A typical college football coaching staff has approximately 10 coaches. Head coach, offensive and defensive coordinators, and position coaches (quarterback, running back, wide receiver, tight end, offensive line, defensive line, linebackers, secondary). The list above represents the coaches Florida State lost in one off-season; the most recent defection to a rival, two weeks from signing day, hurt the most. As soon as Jimbo Fisher hires his last assistant, I will follow-up with profiles on each of the new coaches.
But let that last point sink in some—Jimbo didn’t just finalize this class without an assistant coach, but that assistant coach happened to be his best recruiter who recruits the Miami territory. And as he admitted in his post-signing day press conference, Jimbo found himself doing the grunt work for the home stretch.
After all the dust settled, Florida State signed another top 10 class. Many insiders are a touch disappointed because it could have been better. There were a few that got away, like Denver Kirkland (OL) and Stacy Coley (WR). More reason for concern is the lack of offensive line depth. Florida State easily expected to sign 5-6 offensive lineman and only came away with 3 true offensive lineman and, potentially, a tight-end turned tackle in a few years time. The rest of the class, however, is absolutely stacked.
The three best players in this class are on defense: Demarcus Walker (DE), Matthew Thomas (LB), and Jalen Ramsey (CB). All are blue chips and considered top 5 at their position. Meanwhile, Florida State’s seemingly singular focus on offense was speed. And a lot of it. For the second consecutive year, Florida State may have signed the fastest player in the country (last year it was Marvin Bracy, this year it is Kermit Whitfield).

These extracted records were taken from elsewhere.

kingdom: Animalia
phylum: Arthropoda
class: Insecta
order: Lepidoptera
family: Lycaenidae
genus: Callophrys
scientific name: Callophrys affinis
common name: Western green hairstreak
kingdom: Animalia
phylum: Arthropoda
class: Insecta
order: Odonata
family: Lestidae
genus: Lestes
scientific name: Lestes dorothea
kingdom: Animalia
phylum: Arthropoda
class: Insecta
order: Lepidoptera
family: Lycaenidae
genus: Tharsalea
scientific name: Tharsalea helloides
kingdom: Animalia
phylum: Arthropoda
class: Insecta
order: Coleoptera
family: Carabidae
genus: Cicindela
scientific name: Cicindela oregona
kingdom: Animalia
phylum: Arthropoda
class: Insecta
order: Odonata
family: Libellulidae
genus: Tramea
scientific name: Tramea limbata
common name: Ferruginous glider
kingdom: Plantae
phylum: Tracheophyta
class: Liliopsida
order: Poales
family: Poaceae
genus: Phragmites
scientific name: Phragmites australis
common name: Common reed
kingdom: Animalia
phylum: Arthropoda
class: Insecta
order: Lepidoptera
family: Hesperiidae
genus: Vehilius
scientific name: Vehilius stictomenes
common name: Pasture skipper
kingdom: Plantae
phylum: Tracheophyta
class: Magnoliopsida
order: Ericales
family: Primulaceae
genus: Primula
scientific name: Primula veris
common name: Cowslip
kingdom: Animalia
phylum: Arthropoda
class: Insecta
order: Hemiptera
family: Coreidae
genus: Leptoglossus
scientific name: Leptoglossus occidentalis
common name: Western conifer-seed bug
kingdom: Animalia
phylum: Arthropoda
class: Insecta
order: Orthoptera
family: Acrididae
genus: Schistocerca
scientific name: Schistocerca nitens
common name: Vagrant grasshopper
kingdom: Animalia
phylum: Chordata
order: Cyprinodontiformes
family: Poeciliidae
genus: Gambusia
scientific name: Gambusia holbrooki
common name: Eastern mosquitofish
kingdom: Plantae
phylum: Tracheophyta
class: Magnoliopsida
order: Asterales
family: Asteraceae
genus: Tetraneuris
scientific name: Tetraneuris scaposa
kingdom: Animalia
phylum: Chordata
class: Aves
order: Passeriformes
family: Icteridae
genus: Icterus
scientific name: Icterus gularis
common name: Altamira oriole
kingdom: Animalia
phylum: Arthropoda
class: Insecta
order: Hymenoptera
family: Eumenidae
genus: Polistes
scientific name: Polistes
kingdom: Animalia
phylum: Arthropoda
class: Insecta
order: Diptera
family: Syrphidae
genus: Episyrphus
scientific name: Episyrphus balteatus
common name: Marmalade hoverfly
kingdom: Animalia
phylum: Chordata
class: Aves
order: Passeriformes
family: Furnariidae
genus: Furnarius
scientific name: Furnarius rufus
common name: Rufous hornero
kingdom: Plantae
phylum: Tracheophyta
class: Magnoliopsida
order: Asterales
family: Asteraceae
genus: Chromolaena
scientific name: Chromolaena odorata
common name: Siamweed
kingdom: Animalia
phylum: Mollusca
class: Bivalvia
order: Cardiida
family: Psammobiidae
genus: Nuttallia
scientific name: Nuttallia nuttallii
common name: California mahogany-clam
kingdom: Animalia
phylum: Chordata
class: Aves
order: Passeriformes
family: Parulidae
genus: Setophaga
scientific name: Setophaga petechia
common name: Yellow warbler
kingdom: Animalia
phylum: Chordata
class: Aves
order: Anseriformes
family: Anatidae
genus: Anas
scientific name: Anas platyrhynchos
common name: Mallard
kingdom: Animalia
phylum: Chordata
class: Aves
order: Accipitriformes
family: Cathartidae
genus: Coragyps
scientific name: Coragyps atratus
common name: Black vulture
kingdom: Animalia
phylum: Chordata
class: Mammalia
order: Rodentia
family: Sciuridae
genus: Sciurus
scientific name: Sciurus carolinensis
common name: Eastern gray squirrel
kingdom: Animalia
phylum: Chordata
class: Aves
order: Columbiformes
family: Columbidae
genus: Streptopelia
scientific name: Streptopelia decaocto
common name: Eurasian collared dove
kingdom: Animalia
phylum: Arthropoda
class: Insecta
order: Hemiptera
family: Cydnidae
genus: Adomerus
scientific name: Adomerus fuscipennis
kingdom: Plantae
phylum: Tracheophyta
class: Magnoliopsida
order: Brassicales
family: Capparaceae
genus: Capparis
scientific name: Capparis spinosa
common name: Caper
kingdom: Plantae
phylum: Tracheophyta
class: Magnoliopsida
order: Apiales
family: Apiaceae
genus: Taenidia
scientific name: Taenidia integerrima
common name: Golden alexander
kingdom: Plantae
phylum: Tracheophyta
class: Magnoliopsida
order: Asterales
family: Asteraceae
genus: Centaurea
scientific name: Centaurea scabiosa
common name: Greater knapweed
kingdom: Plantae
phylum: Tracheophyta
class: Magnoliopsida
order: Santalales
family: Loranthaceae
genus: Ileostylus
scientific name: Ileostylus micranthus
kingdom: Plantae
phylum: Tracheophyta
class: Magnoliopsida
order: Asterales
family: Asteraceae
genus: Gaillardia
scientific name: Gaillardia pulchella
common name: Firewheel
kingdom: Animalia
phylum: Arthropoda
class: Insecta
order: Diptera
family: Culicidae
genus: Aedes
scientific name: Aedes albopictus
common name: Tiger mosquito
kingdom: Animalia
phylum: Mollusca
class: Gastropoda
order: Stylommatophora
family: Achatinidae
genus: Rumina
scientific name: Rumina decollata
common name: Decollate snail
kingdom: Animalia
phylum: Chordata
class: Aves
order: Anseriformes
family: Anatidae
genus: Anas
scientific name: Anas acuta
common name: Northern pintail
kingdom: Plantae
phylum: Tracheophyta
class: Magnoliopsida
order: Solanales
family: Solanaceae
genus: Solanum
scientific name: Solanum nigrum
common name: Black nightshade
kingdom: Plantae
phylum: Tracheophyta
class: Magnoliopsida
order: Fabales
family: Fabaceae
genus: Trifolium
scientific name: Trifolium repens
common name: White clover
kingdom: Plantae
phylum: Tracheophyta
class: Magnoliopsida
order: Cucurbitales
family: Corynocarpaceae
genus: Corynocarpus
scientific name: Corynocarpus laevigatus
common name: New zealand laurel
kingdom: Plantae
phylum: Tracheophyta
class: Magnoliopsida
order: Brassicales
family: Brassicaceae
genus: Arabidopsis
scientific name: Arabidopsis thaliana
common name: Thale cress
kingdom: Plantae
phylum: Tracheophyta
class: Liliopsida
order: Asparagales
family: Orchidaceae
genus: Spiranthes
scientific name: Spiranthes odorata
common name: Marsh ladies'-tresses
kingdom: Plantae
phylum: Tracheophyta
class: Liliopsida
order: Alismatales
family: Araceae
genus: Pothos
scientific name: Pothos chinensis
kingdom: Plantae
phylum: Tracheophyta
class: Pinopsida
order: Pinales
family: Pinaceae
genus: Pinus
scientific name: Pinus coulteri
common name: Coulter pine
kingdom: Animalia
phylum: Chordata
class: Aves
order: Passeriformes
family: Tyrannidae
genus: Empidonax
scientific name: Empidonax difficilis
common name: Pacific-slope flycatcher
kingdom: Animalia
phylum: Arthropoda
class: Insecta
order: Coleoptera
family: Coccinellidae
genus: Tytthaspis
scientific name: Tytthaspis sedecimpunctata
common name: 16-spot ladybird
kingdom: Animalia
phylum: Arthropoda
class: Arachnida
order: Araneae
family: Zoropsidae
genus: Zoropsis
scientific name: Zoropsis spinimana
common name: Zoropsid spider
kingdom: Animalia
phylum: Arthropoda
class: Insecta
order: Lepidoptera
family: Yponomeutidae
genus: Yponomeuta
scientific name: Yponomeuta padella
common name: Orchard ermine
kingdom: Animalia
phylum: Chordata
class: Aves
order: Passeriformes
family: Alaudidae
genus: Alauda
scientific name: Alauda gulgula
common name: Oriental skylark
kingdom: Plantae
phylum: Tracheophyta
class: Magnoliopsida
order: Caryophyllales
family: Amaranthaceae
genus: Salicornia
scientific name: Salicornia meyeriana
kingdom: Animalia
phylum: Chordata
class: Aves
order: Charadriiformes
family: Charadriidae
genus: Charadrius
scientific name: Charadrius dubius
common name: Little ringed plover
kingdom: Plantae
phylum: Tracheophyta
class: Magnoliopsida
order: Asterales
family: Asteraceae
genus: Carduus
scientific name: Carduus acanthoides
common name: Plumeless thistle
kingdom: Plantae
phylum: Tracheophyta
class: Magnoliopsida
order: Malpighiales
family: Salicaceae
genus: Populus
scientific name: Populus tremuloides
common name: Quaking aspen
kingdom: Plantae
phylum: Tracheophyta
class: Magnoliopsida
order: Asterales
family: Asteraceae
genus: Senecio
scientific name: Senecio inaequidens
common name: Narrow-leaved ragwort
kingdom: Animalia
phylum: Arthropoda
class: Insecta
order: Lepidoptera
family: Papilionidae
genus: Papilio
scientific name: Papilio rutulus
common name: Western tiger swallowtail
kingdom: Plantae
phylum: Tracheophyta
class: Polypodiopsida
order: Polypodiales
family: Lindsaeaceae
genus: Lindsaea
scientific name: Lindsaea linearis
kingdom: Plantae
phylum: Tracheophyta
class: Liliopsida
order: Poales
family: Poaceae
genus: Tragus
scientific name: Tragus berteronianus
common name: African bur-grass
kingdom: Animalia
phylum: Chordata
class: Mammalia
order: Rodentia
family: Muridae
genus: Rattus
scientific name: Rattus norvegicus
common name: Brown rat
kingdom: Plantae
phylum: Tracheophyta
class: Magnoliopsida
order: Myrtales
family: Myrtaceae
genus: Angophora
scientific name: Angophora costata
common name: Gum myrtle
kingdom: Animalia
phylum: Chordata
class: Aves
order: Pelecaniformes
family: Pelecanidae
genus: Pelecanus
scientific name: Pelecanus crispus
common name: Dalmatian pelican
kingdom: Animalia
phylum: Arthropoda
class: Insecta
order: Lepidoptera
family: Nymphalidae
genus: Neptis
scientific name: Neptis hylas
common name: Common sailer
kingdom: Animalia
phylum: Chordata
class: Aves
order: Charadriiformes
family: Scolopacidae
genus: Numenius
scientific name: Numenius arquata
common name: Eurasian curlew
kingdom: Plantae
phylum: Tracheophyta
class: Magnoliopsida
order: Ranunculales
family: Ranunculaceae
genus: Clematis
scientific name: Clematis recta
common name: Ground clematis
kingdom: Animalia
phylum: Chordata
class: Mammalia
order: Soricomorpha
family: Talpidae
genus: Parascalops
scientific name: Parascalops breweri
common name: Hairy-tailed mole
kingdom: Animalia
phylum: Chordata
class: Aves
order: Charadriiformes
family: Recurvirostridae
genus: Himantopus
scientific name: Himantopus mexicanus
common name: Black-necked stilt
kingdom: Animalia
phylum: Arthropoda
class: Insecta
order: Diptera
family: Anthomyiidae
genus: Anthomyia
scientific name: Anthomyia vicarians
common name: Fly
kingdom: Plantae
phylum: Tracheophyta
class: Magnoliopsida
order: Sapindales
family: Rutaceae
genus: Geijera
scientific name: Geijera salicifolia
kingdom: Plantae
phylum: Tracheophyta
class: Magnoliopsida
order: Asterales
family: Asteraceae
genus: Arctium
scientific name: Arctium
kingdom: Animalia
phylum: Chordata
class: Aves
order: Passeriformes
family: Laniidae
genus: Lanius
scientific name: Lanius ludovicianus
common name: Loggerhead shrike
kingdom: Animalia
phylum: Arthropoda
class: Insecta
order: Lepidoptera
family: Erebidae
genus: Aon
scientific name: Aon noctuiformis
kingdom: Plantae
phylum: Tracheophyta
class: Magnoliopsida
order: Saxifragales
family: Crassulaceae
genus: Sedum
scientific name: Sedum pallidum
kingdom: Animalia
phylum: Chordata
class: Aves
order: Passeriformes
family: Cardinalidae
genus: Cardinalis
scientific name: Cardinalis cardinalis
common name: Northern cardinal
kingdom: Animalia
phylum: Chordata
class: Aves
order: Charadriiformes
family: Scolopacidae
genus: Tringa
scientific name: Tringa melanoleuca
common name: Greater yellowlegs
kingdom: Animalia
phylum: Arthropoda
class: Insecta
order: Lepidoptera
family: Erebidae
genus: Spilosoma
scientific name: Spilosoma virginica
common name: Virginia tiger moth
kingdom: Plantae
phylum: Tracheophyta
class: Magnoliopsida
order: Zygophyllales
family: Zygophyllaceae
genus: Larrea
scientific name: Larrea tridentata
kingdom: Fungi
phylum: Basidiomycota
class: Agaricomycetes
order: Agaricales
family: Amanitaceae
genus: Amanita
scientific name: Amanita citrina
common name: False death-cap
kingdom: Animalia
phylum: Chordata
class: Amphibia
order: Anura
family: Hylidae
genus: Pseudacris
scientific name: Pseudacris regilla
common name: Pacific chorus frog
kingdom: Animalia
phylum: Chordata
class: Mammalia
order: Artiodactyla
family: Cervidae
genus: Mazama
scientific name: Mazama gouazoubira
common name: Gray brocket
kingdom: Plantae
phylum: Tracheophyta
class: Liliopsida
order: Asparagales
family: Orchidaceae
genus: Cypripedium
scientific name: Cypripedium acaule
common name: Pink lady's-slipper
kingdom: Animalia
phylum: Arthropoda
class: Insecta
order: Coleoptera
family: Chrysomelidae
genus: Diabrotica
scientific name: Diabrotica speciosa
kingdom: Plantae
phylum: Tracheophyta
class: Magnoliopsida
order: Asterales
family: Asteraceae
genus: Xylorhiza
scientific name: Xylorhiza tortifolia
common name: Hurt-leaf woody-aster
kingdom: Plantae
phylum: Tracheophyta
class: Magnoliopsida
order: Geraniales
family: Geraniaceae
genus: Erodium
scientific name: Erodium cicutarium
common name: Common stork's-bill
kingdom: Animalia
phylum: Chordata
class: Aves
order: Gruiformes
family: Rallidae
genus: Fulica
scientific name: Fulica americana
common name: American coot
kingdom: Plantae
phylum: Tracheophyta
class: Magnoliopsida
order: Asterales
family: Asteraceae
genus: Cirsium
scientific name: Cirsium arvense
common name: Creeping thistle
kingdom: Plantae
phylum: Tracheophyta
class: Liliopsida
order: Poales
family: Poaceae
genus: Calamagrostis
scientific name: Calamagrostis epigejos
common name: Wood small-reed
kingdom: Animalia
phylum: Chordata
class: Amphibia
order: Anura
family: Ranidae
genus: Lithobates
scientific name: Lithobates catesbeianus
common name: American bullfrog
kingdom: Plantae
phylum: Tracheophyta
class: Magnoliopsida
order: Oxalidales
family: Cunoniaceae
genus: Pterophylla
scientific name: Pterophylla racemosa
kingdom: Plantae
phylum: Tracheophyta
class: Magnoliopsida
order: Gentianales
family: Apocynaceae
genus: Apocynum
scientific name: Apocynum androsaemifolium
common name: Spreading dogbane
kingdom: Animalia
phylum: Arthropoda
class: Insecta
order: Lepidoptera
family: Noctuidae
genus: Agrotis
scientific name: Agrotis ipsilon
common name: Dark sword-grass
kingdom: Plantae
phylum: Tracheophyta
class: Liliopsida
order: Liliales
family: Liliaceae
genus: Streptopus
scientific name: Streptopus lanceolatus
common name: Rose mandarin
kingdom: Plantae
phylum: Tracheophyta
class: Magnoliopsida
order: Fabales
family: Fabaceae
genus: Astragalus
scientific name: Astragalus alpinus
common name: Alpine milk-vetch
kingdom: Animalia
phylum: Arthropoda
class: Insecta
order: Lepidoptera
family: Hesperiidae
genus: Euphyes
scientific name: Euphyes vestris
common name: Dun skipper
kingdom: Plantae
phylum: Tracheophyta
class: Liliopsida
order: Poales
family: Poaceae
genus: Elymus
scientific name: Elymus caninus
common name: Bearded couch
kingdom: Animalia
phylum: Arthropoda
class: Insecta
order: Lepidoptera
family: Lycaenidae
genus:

Bracy and Whitfield have broken all types of track records. Bracy is most known for his performance in this race. And for the naysayers, yes, he’s fast in pads, too. And I’d be remiss if I didn’t also show you Kermit Whitfield’s speed as well. Jimbo’s strategy seems simple: a big, punishing, suffocating defense and burning speed on offense. The SEC is awaiting a challenger to their style of smash mouth football but I think Jimbo is building the blueprint to challenge and break the paradigm.
And it all ties to the types of players Jimbo signs. Athletes. Smart kids with character. Some blue chippers, some with chips on their shoulder. This class will not go down as heralded as others, but these are handpicked players by Jimbo. They fit the blueprint to a T. This class also seems awfully reminiscent of FSU’s class of 2009 and 2010 — classes that are sending 13 players to the NFL combine. It was this group that finally turned the corner for the program. And each and every year, Jimbo just keeps adding to that foundation.
Lastly, looking around the rest of the ACC, and I’m sure my colleagues will correct me, it seems the top third of the conference is doing just fine in football performance. However, the bottom two-thirds of the conference turned in weak performances. I’m a little concerned by this. The ACC will get better contracts for having a solid top-to-bottom slate. The ACC is not capable of offering that right now, but then again, if you take away the SEC’s championship caliber teams, they aren’t all that different from the other conferences.